# GIVEN TEXT start

Kenya Association of Manufacturers chairperson Flora Mutahi. FILE PHOTO | NMG
Summary
- Exports to Uganda fell by 21.8 per cent to Sh3.52 billion largely on import substitution, data collated by the Kenya National Bureau of Statistics indicate.
- Orders from Uganda and Tanzania — traditionally Kenya’s top trading partners — have been under threat this decade, despite duty-free access because of the 2010 East African Community’s (EAC) common market protocol.
- Market players have largely attributed the dipping exports to the six-nation EAC to a fledgling industry in partner countries.
Goods purchased by Ugandan traders fell by nearly Sh1 billion in
January compared to a year earlier, pushing the country down to third
position in the list of top buyers of Kenyan products.
Exports
to Uganda fell by 21.8 per cent to Sh3.52 billion largely on import
substitution, data collated by the Kenya National Bureau of Statistics
indicate.
Uganda, which was last year dethroned by
Pakistan as a top buyer of Kenyan goods, was in January overtaken by the
Netherlands whose order book is largely made of cut flowers.
Order
book from the Netherlands rose 10.38 per cent to Sh4.19 billion in the
month, while those to Pakistan — predominantly black tea — were flat at
Sh7.31 billion, a 0.02 per cent drop year-on-year.
Under threat
Orders
from Uganda and Tanzania — traditionally Kenya’s top trading partners —
have been under threat this decade, despite duty-free access because of
the 2010 East African Community’s (EAC) common market protocol.
Market players have largely attributed the dipping exports to the six-nation EAC to a fledgling industry in partner countries.
“When
we started the EAC, they didn’t have a lot of industries. (But) their
industries have been growing. What, for example, Uganda used to import
from here, they are now manufacturing,” said Kenya Association of
Manufacturers chairperson Flora Mutahi in a past interview. “They are
also incentivising some of our manufacturers to go and set up shops
there.”

# GIVEN TEXT end
# DATA EXCERPTS start

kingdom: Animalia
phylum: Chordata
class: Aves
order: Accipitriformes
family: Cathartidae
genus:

# DATA EXCERPTS end

- _TASK REQUIREMENTS_
**A.** According to the article on Kenya's exports, which product makes up most of the Netherlands' order book?
**B.** In the article on Kenya's exports, please rewrite the passage from "Goods purchased by" up to and including "of cut flowers.", changing "January" to "February".
**C.** Extend the article on Kenya's falling exports to its East African neighbors, picking up after its final sentence.

- _WRITTEN RESPONSES_
**A.** Cut flowers.

**B.**
Goods purchased by Ugandan traders fell by nearly Sh1 billion in
February compared to a year earlier, pushing the country down to third
position in the list of top buyers of Kenyan products.
Exports
to Uganda fell by 21.8 per cent to Sh3.52 billion largely on import
substitution, data collated by the Kenya National Bureau of Statistics
indicate.
Uganda, which was last year dethroned by
Pakistan as a top buyer of Kenyan goods, was in February overtaken by the
Netherlands whose order book is largely made of cut flowers.

**C.**
Multiple fees
Manufacturers
have long blamed multiple fees and levies, relatively high power
charges and inefficiencies at factories for piling up the cost of
production, making locally made goods more expensive.
Industry
secretary Adan Mohamed said talks with his counterpart at the Treasury
to remove Import Declaration Fee (IDF) and Railway Development Levy
(RDL) on industrial inputs, were ongoing ahead of Finance Bill 2018 in
June.
“A plan that we are working on with our
colleagues at the Treasury is actually to charge zero IDF, zero RDL on
raw materials initially to start with, and then we load that revenue
shortfall on raw materials into finished goods (imports),” he said on
February 7.
Last year, exports to Uganda fell to
Sh49.98 billion from Sh51 billion in 2016 and Sh60.05 billion in 2015,
while Tanzania’s orders dropped to Sh22.72 billion from Sh25.78 billion a
year earlier and Sh25.41 billion in 2015.
Consignments
to the US, where Kenya exports textiles and apparels under the
preferential African Growth and Opportunity Act, increased to Sh46.94
billion in 2017 from Sh43.10 billion the year before and Sh40.41 billion
in 2015.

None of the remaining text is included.